3.2. Multilayer Case

Consider a multilayered PWB, which is designed to be used for a chip-in-board (CIB) package. The structure and outline of the package is presented in Figure 7, which shows how the ECAD model can be reconstructed to the MCAD one. Since the chip is embedded in the dielectric layer, no patterns are present in the central region. Figure 8 compares the actual package built and the simulated deformation. Each corner is elevated from the bottom because of the smiling warpage mode. As can be seen in the figure, the simulation mimics such a deformation quite well. Recall that the processing temperature of FR4 was set by the inverse parameter estimation using experimental measurement data [32,33]. To quantitatively guarantee the accuracy of the simulated deformation, the experimentally measured values are compared with the simulated results. Figure 9 shows a comparison along the y-direction for x = 6 mm and x = 8.5 mm. The comparisons give good agreements between experiments and simulations. There could be other methods for evaluating the warpage [34], but the measurement method using the CCD position sensor has been employed in this work with consideration of availability and reliability [14].

The candidate areas for the dummy pattern are shown in Figure 10. A total of 19 locations are prepared for the dummy pattern. Since the number of possible combinations is 2¹⁹ = 524,288, an exhaustive search is not viable. Moreover, in this case, the number of nodes is 82,370 and the single evaluation by simulation requires 329 s. In the optimization problems based on numerical simulations, the simulation time for a single run is a critical factor for the success of computation [35]. The HBGA method reached an optimum after 312 iterations. Figure 11 shows the optimal dummy pattern giving a simulation result with 74.2% of the warpage reduction.

4. Conclusions

The method of dummy pattern setting has been proposed to control the warpage prevalent in fabricated PWBs. To set the dummy pattern, the candidate areas have to be determined first. Whether to set the pattern in each area or not is decided while conducting an optimization that minimizes the maximum deflection. In this optimization, the deflection has been evaluated by structural simulation. The simulation was conducted using ANSYS 18.2 and the optimization was realized by the human-based genetic algorithm. PWB warpage was simulated without any pattern approximation such as homogenization to avoid any possible entrainment of error. The whole procedure was implemented in a Microsoft Excel spreadsheet with the VBA code. It modified the ANSYS input file and read the output file. The mutation, crossover and human interactions were also implemented using the VBA. Human engagement in this optimization was allowed only for mutations. This operation was done by a human agent who knew how to change the design to alleviate the warpage. This work has also proposed how to partly automate the mutation process using prior information. Moreover, the rules that the human agent should follow have been described.
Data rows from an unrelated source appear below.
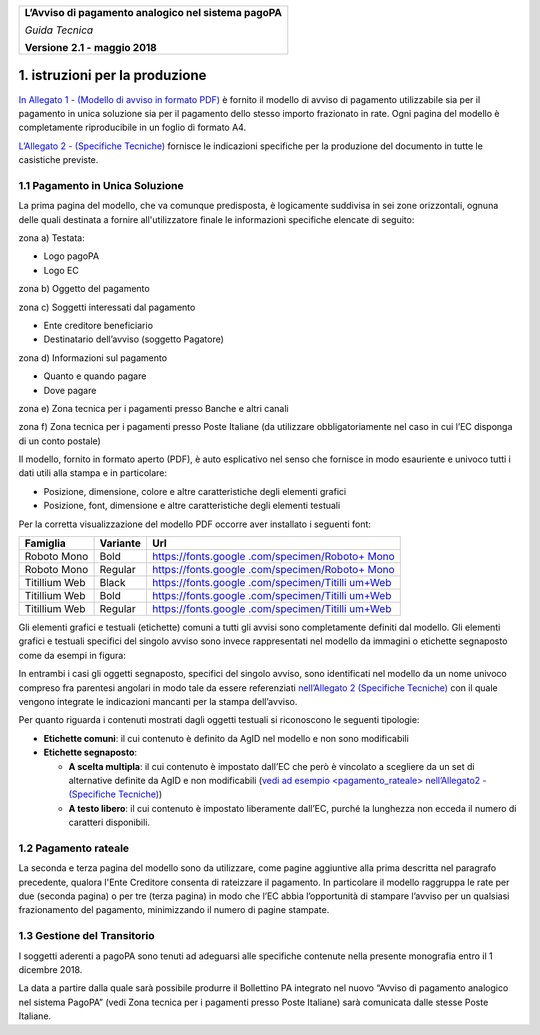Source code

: ﻿
|AGID_logo_carta_intestata-02.png|

+--------------------------------------------------------+
| **L’Avviso di pagamento analogico nel sistema pagoPA** |
|                                                        |
| *Guida Tecnica*                                        |
|                                                        |
| **Versione** **2.1 -** **maggio 2018**                 |
+--------------------------------------------------------+


1. istruzioni per la produzione
===============================

`In Allegato 1 - (Modello di avviso in formato PDF) <https://github.com/italia/pagopa-avvisoanalogico-docs/blob/master/_docs/Allegato_1_Modello_di_avviso_di_pagamento_v2.1.pdf>`_ è fornito il
modello di avviso di pagamento utilizzabile sia per il pagamento in
unica soluzione sia per il pagamento dello stesso importo frazionato in
rate. Ogni pagina del modello è completamente riproducibile in un foglio
di formato A4.

`L’Allegato 2 - (Specifiche Tecniche) <Allegato_2_Specifiche_Tecniche_v2.1.pdf>`_ fornisce le indicazioni
specifiche per la produzione del documento in tutte le casistiche
previste.

1.1 Pagamento in Unica Soluzione
--------------------------------

La prima pagina del modello, che va comunque predisposta, è logicamente
suddivisa in sei zone orizzontali, ognuna delle quali destinata a
fornire all'utilizzatore finale le informazioni specifiche elencate di
seguito:

zona a) Testata:

-  Logo pagoPA

-  Logo EC

zona b) Oggetto del pagamento

zona c) Soggetti interessati dal pagamento

-  Ente creditore beneficiario

-  Destinatario dell’avviso (soggetto Pagatore)

zona d) Informazioni sul pagamento

-  Quanto e quando pagare

-  Dove pagare

zona e) Zona tecnica per i pagamenti presso Banche e altri canali

zona f) Zona tecnica per i pagamenti presso Poste Italiane (da utilizzare
obbligatoriamente nel caso in cui l’EC disponga di un conto postale)

Il modello, fornito in formato aperto (PDF), è auto esplicativo nel
senso che fornisce in modo esauriente e univoco tutti i dati utili alla
stampa e in particolare:

-  Posizione, dimensione, colore e altre caratteristiche degli elementi
   grafici

-  Posizione, font, dimensione e altre caratteristiche degli elementi
   testuali

Per la corretta visualizzazione del modello PDF occorre aver installato
i seguenti font:

+-----------------------+-----------------------+-----------------------+
| **Famiglia**          | **Variante**          | **Url**               |
+=======================+=======================+=======================+
| Roboto Mono           | Bold                  | `https://fonts.google |
|                       |                       | .com/specimen/Roboto+ |
|                       |                       | Mono <https://fonts.g |
|                       |                       | oogle.com/specimen/Ro |
|                       |                       | boto+Mono>`__         |
+-----------------------+-----------------------+-----------------------+
| Roboto Mono           | Regular               | `https://fonts.google |
|                       |                       | .com/specimen/Roboto+ |
|                       |                       | Mono <https://fonts.g |
|                       |                       | oogle.com/specimen/Ro |
|                       |                       | boto+Mono>`__         |
+-----------------------+-----------------------+-----------------------+
| Titillium Web         | Black                 | `https://fonts.google |
|                       |                       | .com/specimen/Titilli |
|                       |                       | um+Web <https://fonts |
|                       |                       | .google.com/specimen/ |
|                       |                       | Titillium+Web>`__     |
+-----------------------+-----------------------+-----------------------+
| Titillium Web         | Bold                  | `https://fonts.google |
|                       |                       | .com/specimen/Titilli |
|                       |                       | um+Web <https://fonts |
|                       |                       | .google.com/specimen/ |
|                       |                       | Titillium+Web>`__     |
+-----------------------+-----------------------+-----------------------+
| Titillium Web         | Regular               | `https://fonts.google |
|                       |                       | .com/specimen/Titilli |
|                       |                       | um+Web <https://fonts |
|                       |                       | .google.com/specimen/ |
|                       |                       | Titillium+Web>`__     |
+-----------------------+-----------------------+-----------------------+

Gli elementi grafici e testuali (etichette) comuni a tutti gli avvisi
sono completamente definiti dal modello. Gli elementi grafici e testuali
specifici del singolo avviso sono invece rappresentati nel modello da
immagini o etichette segnaposto come da esempi in figura:

|image1|

|image2|

In entrambi i casi gli oggetti segnaposto, specifici del singolo avviso,
sono identificati nel modello da un nome univoco compreso fra parentesi
angolari in modo tale da essere referenziati `nell’Allegato 2 (Specifiche Tecniche) <Allegato_2_Specifiche_Tecniche_v2.1.PDF>`_ 
con il quale vengono integrate le indicazioni mancanti per la
stampa dell’avviso.

Per quanto riguarda i contenuti mostrati dagli oggetti testuali si
riconoscono le seguenti tipologie:

-  **Etichette comuni**: il cui contenuto è definito da AgID nel modello
   e non sono modificabili

-  **Etichette segnaposto**:

   -  **A scelta multipla**: il cui contenuto è impostato dall’EC che
      però è vincolato a scegliere da un set di alternative definite da
      AgID e non modificabili (`vedi ad esempio <pagamento_rateale> nell’Allegato2 - (Specifiche Tecniche) <Allegato_2_Specifiche_Tecniche_v2.1.PDF>`_)

   -  **A testo libero**: il cui contenuto è impostato liberamente
      dall’EC, purché la lunghezza non ecceda il numero di caratteri
      disponibili.

1.2 Pagamento rateale
---------------------

La seconda e terza pagina del modello sono da utilizzare, come pagine
aggiuntive alla prima descritta nel paragrafo precedente, qualora l'Ente
Creditore consenta di rateizzare il pagamento. In particolare il modello
raggruppa le rate per due (seconda pagina) o per tre (terza pagina) in
modo che l’EC abbia l’opportunità di stampare l’avviso per un qualsiasi
frazionamento del pagamento, minimizzando il numero di pagine stampate.

1.3 Gestione del Transitorio
----------------------------

I soggetti aderenti a pagoPA sono tenuti ad adeguarsi alle specifiche
contenute nella presente monografia entro il 1 dicembre 2018.

La data a partire dalla quale sarà possibile produrre il Bollettino PA
integrato nel nuovo “Avviso di pagamento analogico nel sistema PagoPA”
(vedi Zona tecnica per i pagamenti presso Poste Italiane) sarà
comunicata dalle stesse Poste Italiane.


.. |AGID_logo_carta_intestata-02.png| image:: media/header.png
   :width: 5.90551in
   :height: 1.30277in
.. |image1| image:: media/image4.JPG
   :width: 2.52083in
   :height: 2.55208in
.. |image2| image:: media/image5.JPG
   :width: 5.29167in
   :height: 0.58333in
This work has applied the proposed method to two different cases. In the first case, a double-sided PWB with single dielectric layer has been analyzed. Then, in the second case, a multilayered PWB for the chip-in-board package has been optimized and the warpage could be reduced by 74.2%. As shown in the test cases, the proposed optimization method based on the structural simulation and the human-based genetic algorithm can be applied to PWB dummy pattern designs.